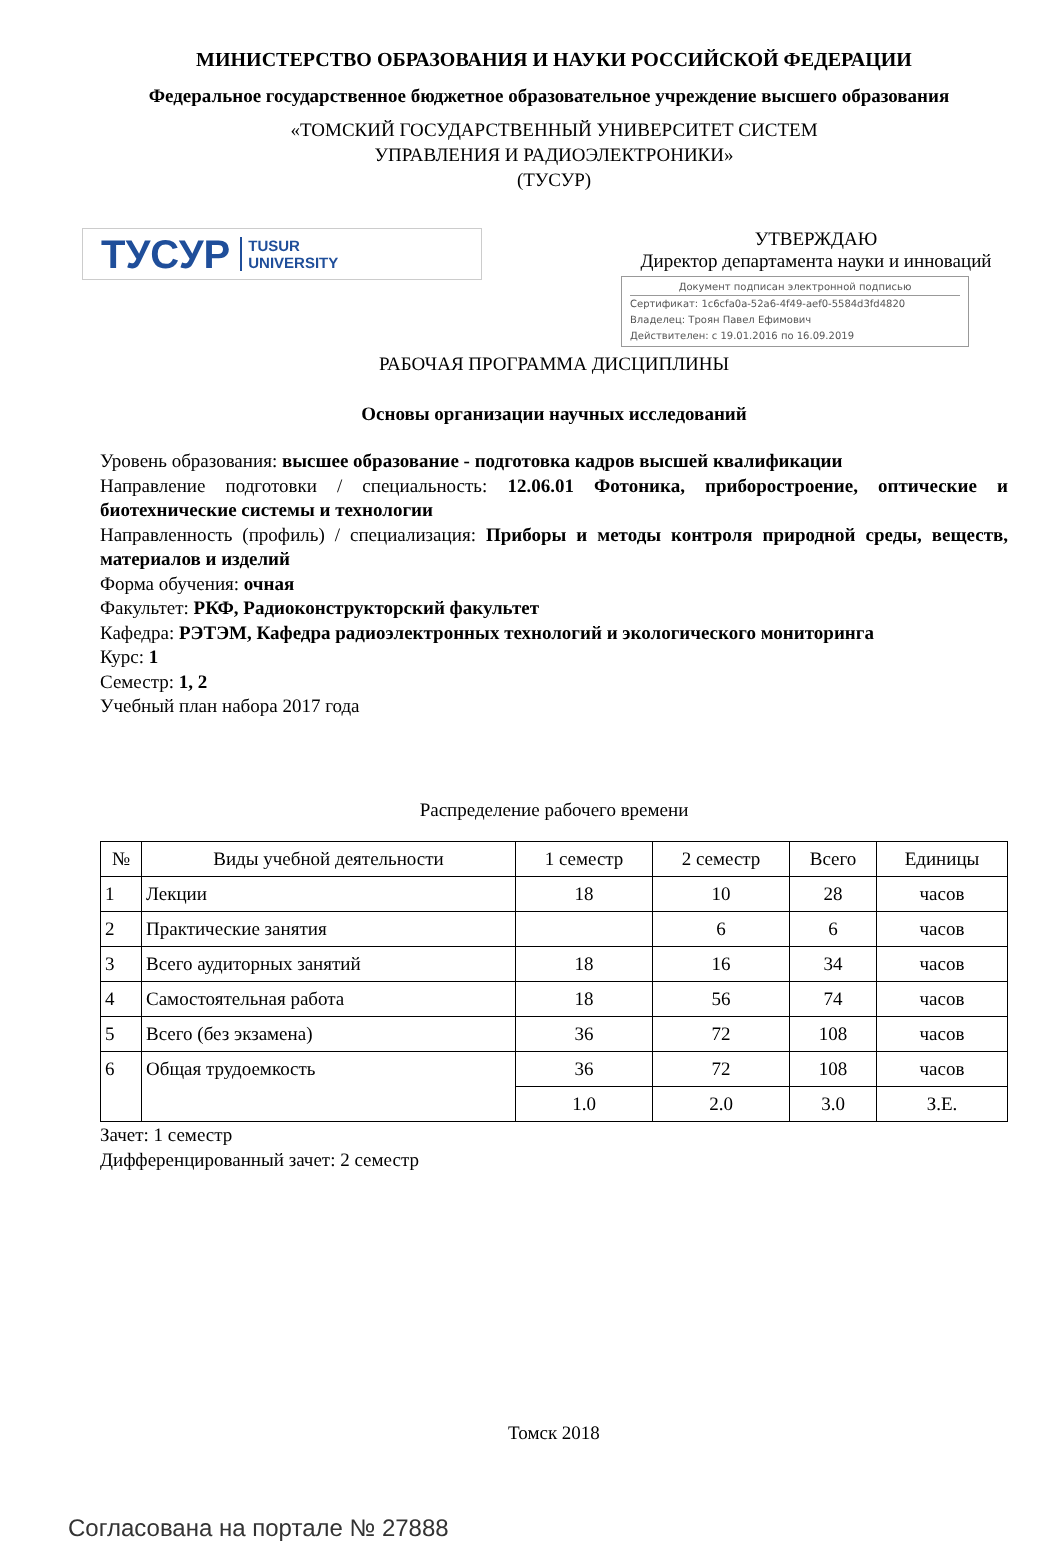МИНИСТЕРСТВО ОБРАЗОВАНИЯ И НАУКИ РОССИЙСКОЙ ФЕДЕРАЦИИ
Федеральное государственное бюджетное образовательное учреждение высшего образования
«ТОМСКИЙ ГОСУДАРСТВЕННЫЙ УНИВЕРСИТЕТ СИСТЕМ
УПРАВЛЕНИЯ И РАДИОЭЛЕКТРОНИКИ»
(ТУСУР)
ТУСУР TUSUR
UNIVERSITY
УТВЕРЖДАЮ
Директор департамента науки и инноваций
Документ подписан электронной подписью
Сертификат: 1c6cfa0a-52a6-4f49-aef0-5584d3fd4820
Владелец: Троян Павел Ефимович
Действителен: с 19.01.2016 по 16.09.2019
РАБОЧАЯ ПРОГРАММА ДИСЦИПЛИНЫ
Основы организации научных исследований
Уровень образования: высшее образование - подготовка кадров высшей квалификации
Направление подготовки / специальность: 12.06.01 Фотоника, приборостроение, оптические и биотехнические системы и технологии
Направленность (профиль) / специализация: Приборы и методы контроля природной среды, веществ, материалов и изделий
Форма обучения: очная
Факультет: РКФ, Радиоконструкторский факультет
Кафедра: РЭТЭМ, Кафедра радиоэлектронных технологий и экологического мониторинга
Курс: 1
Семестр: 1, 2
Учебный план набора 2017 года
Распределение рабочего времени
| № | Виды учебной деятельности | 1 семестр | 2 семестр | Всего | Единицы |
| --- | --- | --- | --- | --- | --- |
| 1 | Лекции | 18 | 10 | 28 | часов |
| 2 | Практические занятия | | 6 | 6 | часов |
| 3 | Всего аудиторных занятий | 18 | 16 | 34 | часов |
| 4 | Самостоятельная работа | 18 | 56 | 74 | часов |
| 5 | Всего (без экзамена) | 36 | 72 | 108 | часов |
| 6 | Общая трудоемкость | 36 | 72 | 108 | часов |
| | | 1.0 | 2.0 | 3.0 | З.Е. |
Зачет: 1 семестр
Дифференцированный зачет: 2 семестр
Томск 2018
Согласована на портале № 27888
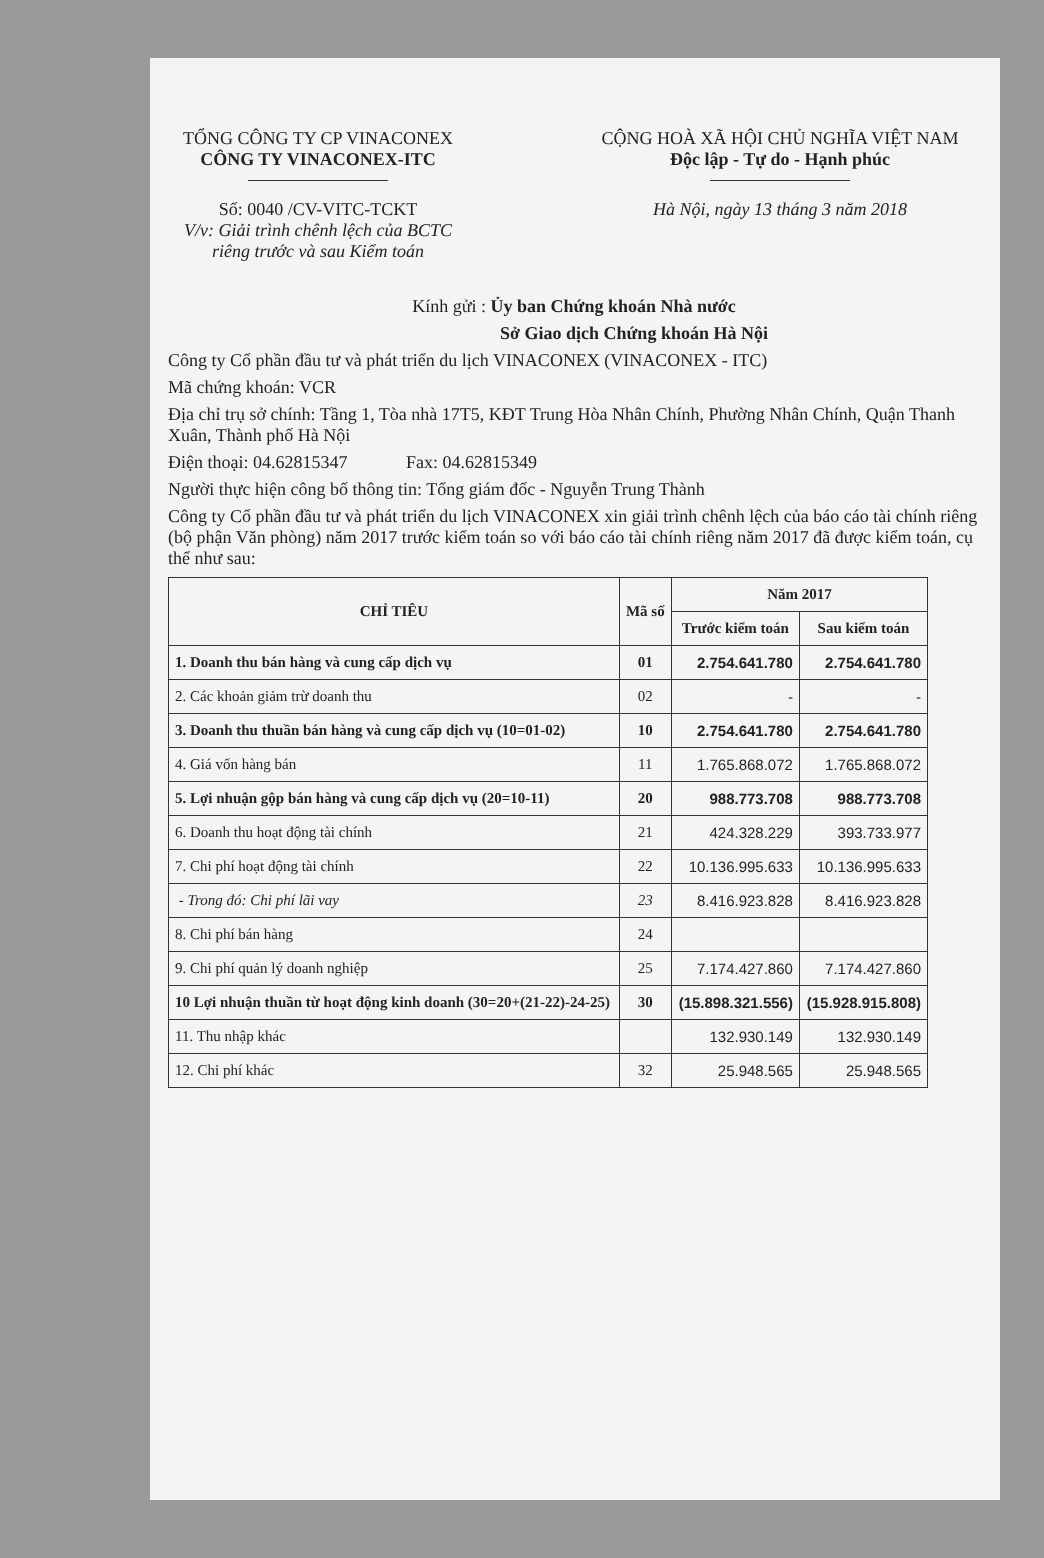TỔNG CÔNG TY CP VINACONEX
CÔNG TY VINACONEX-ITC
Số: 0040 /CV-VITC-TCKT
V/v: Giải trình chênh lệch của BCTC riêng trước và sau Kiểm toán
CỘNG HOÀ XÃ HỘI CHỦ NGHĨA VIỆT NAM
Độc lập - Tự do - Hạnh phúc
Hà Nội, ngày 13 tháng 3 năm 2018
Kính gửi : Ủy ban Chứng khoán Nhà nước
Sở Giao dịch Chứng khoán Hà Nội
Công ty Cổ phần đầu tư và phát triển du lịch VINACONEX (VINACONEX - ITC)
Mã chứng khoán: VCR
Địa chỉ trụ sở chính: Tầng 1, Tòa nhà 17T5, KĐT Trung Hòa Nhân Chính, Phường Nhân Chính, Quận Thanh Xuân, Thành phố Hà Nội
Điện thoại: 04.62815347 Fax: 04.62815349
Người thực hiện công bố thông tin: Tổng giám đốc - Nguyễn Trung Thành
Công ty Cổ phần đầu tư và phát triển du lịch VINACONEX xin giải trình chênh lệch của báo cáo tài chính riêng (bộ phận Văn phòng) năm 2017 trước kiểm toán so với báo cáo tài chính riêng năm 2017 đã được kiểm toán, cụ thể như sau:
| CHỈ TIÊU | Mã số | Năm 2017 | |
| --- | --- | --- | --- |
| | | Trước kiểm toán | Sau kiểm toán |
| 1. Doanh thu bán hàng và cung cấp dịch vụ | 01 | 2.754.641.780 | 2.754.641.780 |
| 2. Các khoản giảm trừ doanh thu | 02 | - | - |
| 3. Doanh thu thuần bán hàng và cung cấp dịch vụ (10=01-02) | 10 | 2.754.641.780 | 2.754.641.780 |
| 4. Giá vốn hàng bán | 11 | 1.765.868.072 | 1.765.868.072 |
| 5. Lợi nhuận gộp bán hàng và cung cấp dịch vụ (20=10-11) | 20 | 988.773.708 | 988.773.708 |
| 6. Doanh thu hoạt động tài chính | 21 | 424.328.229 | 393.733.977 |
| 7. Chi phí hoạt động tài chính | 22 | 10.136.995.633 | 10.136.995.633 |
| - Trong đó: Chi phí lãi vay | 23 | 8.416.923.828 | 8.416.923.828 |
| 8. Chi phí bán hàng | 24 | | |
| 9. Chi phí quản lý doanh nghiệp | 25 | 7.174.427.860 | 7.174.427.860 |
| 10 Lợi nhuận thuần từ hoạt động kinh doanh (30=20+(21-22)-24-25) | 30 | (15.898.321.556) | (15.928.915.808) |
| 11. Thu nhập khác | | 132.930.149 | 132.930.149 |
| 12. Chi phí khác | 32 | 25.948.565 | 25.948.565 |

::::::

Within the material above, find the part that opens with the line containing "Дифференцированный зачет: 2 семестр" and closes with the line containing "7.174.427.860 | 7.174.427.860 |", and reproduce it exactly without the pictures.

_Answer to this task_
Дифференцированный зачет: 2 семестр
Томск 2018
Согласована на портале № 27888
TỔNG CÔNG TY CP VINACONEX
CÔNG TY VINACONEX-ITC
Số: 0040 /CV-VITC-TCKT
V/v: Giải trình chênh lệch của BCTC riêng trước và sau Kiểm toán
CỘNG HOÀ XÃ HỘI CHỦ NGHĨA VIỆT NAM
Độc lập - Tự do - Hạnh phúc
Hà Nội, ngày 13 tháng 3 năm 2018
Kính gửi : Ủy ban Chứng khoán Nhà nước
Sở Giao dịch Chứng khoán Hà Nội
Công ty Cổ phần đầu tư và phát triển du lịch VINACONEX (VINACONEX - ITC)
Mã chứng khoán: VCR
Địa chỉ trụ sở chính: Tầng 1, Tòa nhà 17T5, KĐT Trung Hòa Nhân Chính, Phường Nhân Chính, Quận Thanh Xuân, Thành phố Hà Nội
Điện thoại: 04.62815347 Fax: 04.62815349
Người thực hiện công bố thông tin: Tổng giám đốc - Nguyễn Trung Thành
Công ty Cổ phần đầu tư và phát triển du lịch VINACONEX xin giải trình chênh lệch của báo cáo tài chính riêng (bộ phận Văn phòng) năm 2017 trước kiểm toán so với báo cáo tài chính riêng năm 2017 đã được kiểm toán, cụ thể như sau:
| CHỈ TIÊU | Mã số | Năm 2017 | |
| --- | --- | --- | --- |
| | | Trước kiểm toán | Sau kiểm toán |
| 1. Doanh thu bán hàng và cung cấp dịch vụ | 01 | 2.754.641.780 | 2.754.641.780 |
| 2. Các khoản giảm trừ doanh thu | 02 | - | - |
| 3. Doanh thu thuần bán hàng và cung cấp dịch vụ (10=01-02) | 10 | 2.754.641.780 | 2.754.641.780 |
| 4. Giá vốn hàng bán | 11 | 1.765.868.072 | 1.765.868.072 |
| 5. Lợi nhuận gộp bán hàng và cung cấp dịch vụ (20=10-11) | 20 | 988.773.708 | 988.773.708 |
| 6. Doanh thu hoạt động tài chính | 21 | 424.328.229 | 393.733.977 |
| 7. Chi phí hoạt động tài chính | 22 | 10.136.995.633 | 10.136.995.633 |
| - Trong đó: Chi phí lãi vay | 23 | 8.416.923.828 | 8.416.923.828 |
| 8. Chi phí bán hàng | 24 | | |
| 9. Chi phí quản lý doanh nghiệp | 25 | 7.174.427.860 | 7.174.427.860 |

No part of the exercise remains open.